- Interactive map of Homesteaders Gap, North Dakota
- Coordinates: 47°29′20″N 103°55′39″W﻿ / ﻿47.48889°N 103.92750°W
- Country: United States of America
- State: North Dakota
- County: McKenzie County
- Elevation: 2,274 ft (693 m)
- Time zone: UTC-7 (Mountain)
- • Summer (DST): UTC-6
- ZIP: 59270
- Area codes: +1 701 (ND) and +1 406 (MT)
- GNIS feature ID: 1035183

= Homesteaders Gap =

Unincorporated village in North Dakota, U.S.

Homesteaders Gap (formerly Squaw Gap) is a tiny hamlet on North Dakota Highway 16 in McKenzie County, extending across the Montana border as West Squaw Gap.

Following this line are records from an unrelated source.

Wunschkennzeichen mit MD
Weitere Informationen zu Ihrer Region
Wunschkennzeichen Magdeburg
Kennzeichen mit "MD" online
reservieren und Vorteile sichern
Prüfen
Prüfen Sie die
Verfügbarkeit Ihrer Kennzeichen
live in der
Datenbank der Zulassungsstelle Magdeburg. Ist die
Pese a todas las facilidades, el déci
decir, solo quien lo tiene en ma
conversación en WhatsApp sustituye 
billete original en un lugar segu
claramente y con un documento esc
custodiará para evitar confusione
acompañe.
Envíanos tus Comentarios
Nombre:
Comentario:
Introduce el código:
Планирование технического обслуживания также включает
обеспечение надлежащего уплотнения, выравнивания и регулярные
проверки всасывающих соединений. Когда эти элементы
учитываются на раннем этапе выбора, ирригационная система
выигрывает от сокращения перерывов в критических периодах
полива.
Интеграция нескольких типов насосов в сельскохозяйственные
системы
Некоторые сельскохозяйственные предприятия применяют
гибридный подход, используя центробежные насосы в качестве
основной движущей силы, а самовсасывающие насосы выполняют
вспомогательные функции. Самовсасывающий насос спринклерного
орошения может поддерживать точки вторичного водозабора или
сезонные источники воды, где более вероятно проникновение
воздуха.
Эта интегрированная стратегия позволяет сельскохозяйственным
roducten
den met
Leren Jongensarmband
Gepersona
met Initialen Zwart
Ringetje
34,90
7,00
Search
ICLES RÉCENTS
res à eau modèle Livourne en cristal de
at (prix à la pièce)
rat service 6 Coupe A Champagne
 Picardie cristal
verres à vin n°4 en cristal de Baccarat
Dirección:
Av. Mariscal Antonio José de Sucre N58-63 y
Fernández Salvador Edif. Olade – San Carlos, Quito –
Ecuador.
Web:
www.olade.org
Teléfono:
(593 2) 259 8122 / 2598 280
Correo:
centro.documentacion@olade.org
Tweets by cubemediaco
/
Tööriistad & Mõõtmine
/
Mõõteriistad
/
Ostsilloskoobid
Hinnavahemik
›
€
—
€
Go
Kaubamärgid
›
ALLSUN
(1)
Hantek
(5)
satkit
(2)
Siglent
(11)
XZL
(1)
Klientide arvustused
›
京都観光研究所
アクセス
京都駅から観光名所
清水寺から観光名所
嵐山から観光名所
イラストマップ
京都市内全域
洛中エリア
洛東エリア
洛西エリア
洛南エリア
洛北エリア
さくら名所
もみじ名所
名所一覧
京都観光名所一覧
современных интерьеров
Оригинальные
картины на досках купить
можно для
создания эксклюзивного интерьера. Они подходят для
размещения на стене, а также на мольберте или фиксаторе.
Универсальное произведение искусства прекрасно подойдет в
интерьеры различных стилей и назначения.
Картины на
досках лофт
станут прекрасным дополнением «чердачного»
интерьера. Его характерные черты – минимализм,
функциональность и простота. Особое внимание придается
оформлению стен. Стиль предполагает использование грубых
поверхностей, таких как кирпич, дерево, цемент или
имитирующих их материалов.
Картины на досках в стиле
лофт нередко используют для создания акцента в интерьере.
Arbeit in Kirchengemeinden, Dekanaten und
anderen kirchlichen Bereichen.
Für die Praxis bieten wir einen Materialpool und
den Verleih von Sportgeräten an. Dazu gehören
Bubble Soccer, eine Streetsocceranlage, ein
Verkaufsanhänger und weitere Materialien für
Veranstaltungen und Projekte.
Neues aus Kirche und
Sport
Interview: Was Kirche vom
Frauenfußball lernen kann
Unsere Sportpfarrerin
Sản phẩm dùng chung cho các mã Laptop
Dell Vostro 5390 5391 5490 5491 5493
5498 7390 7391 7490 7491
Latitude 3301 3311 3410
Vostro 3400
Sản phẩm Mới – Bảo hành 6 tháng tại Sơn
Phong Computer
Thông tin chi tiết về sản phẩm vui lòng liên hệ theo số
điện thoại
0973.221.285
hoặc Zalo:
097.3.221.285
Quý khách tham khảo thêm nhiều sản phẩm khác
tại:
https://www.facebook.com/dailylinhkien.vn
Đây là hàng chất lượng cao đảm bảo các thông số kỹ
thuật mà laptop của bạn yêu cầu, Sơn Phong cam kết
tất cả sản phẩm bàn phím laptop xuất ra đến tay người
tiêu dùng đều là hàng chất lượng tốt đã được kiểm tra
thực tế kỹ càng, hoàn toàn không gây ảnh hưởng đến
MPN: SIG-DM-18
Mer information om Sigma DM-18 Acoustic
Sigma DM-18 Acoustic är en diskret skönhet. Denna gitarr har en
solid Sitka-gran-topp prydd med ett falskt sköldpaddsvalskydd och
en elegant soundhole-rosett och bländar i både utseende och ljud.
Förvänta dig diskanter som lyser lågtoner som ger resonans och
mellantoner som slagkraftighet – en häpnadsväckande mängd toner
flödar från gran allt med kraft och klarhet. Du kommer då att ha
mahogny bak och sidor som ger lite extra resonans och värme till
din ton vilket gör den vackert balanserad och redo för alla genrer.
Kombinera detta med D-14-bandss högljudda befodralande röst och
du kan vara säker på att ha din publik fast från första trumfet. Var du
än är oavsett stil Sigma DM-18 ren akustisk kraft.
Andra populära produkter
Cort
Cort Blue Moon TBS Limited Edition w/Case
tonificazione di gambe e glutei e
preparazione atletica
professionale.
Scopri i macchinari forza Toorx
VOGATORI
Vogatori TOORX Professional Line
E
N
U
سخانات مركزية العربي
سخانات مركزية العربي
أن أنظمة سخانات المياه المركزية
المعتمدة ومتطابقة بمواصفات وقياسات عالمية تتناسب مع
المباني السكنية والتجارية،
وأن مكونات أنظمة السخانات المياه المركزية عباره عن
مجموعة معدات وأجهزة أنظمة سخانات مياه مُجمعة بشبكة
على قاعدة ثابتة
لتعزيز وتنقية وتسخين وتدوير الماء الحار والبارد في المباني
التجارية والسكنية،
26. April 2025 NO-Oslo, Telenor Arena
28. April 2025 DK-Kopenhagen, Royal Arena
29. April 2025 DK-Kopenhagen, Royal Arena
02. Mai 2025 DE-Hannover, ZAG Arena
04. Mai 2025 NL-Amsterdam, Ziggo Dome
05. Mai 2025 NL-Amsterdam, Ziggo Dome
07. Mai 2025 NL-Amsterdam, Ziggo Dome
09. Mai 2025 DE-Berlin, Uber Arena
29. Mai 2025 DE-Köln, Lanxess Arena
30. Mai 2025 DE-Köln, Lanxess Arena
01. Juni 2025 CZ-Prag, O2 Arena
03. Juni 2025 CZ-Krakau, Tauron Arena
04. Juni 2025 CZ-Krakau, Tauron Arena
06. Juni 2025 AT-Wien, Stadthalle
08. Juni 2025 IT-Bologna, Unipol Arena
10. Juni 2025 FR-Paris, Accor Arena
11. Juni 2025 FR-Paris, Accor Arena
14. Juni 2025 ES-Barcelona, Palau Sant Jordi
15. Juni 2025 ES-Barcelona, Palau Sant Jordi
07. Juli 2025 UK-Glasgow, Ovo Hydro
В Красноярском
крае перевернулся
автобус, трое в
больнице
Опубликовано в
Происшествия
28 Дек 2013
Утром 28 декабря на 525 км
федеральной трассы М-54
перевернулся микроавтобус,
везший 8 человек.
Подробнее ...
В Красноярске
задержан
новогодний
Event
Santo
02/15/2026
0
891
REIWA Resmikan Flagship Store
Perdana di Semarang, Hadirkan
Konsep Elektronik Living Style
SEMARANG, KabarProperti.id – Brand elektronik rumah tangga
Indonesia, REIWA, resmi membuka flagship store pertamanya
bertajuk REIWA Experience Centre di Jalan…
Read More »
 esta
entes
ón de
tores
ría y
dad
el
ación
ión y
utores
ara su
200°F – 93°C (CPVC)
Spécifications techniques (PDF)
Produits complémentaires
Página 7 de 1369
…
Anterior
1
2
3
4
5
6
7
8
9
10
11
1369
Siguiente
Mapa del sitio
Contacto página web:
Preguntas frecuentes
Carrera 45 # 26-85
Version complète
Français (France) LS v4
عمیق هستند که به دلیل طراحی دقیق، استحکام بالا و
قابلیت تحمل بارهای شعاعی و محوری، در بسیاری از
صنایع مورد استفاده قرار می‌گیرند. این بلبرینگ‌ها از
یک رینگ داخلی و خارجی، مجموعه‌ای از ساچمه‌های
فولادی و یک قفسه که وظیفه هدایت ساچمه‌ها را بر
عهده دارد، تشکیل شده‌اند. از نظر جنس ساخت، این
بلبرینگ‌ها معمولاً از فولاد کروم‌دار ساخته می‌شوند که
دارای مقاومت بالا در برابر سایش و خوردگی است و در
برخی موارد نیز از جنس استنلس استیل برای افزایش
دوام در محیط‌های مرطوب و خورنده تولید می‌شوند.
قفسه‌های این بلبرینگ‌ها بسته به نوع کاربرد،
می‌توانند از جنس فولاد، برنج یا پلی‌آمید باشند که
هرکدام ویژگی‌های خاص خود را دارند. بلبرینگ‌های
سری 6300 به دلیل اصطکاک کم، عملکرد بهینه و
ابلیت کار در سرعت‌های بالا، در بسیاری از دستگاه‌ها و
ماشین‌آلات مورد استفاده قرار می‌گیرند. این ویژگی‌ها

The unincorporated village includes a school and a community center (the Squaw Gap Multipurpose Center).

The McKenzie County school, which had been operating since 1904, had two students in 2006. It is now closed; local students attend Rau School in Sidney, Montana. Squaw Gap School, when it was functioning, served kindergarten through sixth grade. A trailer on the school property used to house the lone schoolmaster, but has since been occupied by a local woman.

A local independent telephone exchange was inaugurated on December 15, 1971, with an NBC broadcast of a first phone call from Squaw Gap to U.S. Secretary of Agriculture Earl Butz in Washington, D.C. The community was one of the last to obtain landline telephone service in the continental United States. (Iowa Hill, California, lost its service in the 1960s, but regained it in 2010.)

In January 2023, the United States Department of the Interior announced that Homesteaders Gap, along with six other locations, had been renamed due to the former name containing an ethnic, racial and sexist slur. The new name was chosen by the government, and is relevant to local history.